§ EXERCISE INSTRUCTIONS:
From the line that has "right wrist: (365, 221, -10)" down to the final line of the listing below, transcribe every line exactly, and only those.

··········

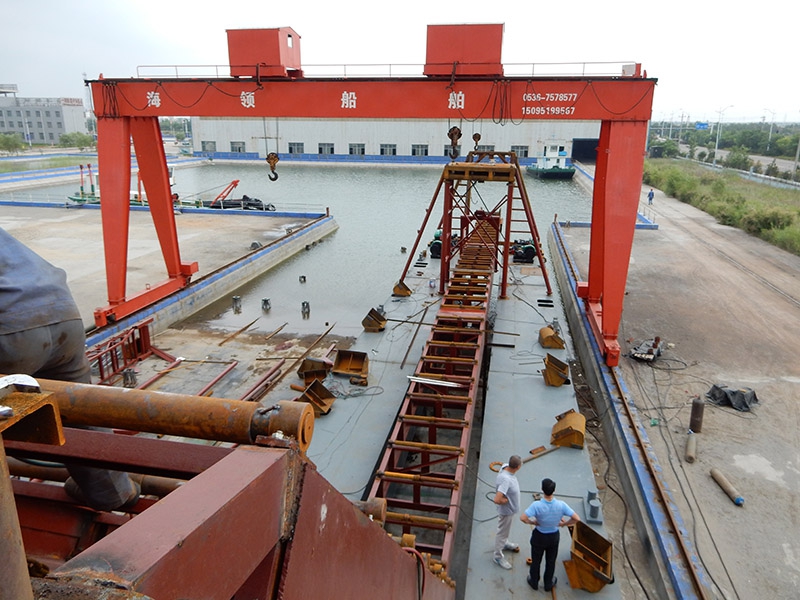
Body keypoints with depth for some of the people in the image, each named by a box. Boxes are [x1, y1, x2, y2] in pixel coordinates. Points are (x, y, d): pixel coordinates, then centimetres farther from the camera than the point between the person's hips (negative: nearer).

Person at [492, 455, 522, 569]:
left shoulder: (505, 466, -19)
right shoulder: (506, 480, -43)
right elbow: (497, 500, -45)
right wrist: (507, 501, -22)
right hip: (506, 510, -8)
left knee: (506, 530, 33)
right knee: (502, 532, 15)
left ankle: (505, 543, 58)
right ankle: (498, 556, 35)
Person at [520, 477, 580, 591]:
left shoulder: (537, 505, -32)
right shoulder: (561, 505, -26)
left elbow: (523, 518, -36)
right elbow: (576, 519, -22)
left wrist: (533, 522, -16)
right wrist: (564, 524, -7)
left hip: (539, 536, -2)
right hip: (554, 536, 2)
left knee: (536, 560, 23)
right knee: (551, 561, 26)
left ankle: (534, 582, 44)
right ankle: (548, 584, 46)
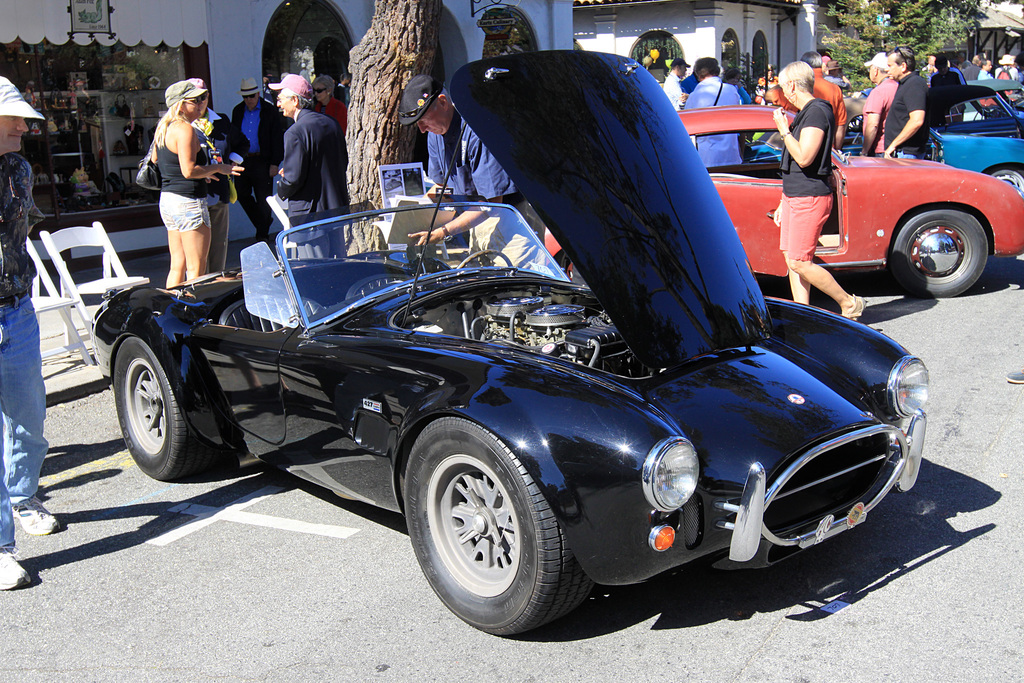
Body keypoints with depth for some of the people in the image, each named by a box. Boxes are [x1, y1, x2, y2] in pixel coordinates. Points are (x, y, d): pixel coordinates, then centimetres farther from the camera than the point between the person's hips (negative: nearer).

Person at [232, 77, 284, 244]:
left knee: (263, 199, 2)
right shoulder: (237, 111, 9)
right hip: (242, 160, 5)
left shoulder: (270, 111, -4)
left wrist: (274, 164, -10)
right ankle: (263, 222, 27)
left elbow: (277, 139, -4)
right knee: (242, 194, 8)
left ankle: (262, 234, 16)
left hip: (262, 161, -5)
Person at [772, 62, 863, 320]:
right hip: (795, 197, 10)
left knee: (800, 263, -9)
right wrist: (784, 202, 22)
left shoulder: (817, 112, -14)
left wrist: (784, 130, -14)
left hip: (809, 199, -10)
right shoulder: (805, 113, 18)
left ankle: (849, 303, 4)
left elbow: (804, 158, -25)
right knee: (792, 260, 8)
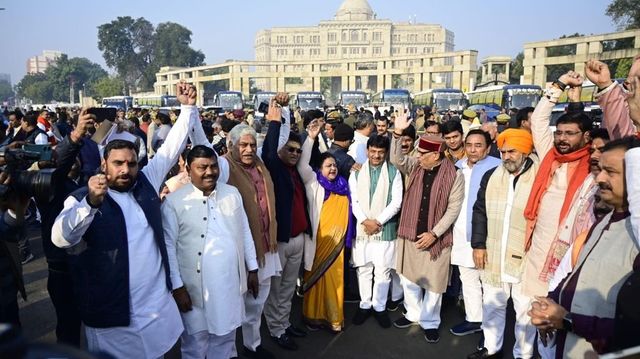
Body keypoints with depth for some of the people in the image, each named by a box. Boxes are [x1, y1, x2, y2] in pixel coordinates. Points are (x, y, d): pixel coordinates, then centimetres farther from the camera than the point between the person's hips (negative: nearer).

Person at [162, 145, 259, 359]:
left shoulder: (232, 193, 3)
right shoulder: (174, 201, -10)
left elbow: (245, 233, 9)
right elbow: (169, 246, -8)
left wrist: (252, 269, 9)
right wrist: (177, 286, -9)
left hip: (230, 283, 4)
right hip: (196, 287, -3)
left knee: (225, 338, 19)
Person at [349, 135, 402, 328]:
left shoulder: (394, 173, 1)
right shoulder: (357, 172, 7)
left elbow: (396, 202, -4)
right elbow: (353, 200, 2)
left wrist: (378, 221, -10)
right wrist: (365, 221, -10)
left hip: (385, 228, -2)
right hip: (362, 228, 2)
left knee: (383, 270, 2)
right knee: (363, 269, 9)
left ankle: (379, 307, 17)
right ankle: (365, 305, 23)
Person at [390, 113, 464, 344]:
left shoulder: (454, 175, -11)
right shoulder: (415, 166, 1)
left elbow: (453, 208, -12)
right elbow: (397, 160, -13)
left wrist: (434, 233, -16)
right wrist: (397, 133, -25)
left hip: (435, 238, -4)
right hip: (410, 234, 4)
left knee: (433, 283, 9)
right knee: (409, 278, 17)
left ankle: (430, 322, 28)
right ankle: (413, 314, 37)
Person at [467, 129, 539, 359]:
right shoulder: (491, 176, 5)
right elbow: (480, 211, 9)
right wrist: (478, 244, 3)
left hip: (527, 259, -4)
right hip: (493, 256, 4)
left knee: (525, 310, 11)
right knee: (492, 305, 18)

··········

§ ANSWER BELOW:
right wrist: (365, 221, -10)
left hip: (385, 228, -2)
right hip: (362, 228, 2)
left knee: (383, 270, 2)
right knee: (363, 269, 9)
left ankle: (379, 307, 17)
right ankle: (365, 305, 23)
Person at [390, 113, 464, 344]:
left shoulder: (454, 175, -11)
right shoulder: (415, 166, 1)
left elbow: (453, 208, -12)
right elbow: (397, 160, -13)
left wrist: (434, 233, -16)
right wrist: (397, 133, -25)
left hip: (435, 238, -4)
right hip: (410, 234, 4)
left knee: (433, 283, 9)
right knee: (409, 278, 17)
left ankle: (430, 322, 28)
right ankle: (413, 314, 37)
Person at [467, 129, 539, 359]:
right shoulder: (491, 176, 5)
right elbow: (480, 211, 9)
right wrist: (478, 244, 3)
left hip: (527, 259, -4)
right hip: (493, 256, 4)
left knee: (525, 310, 11)
right knee: (492, 305, 18)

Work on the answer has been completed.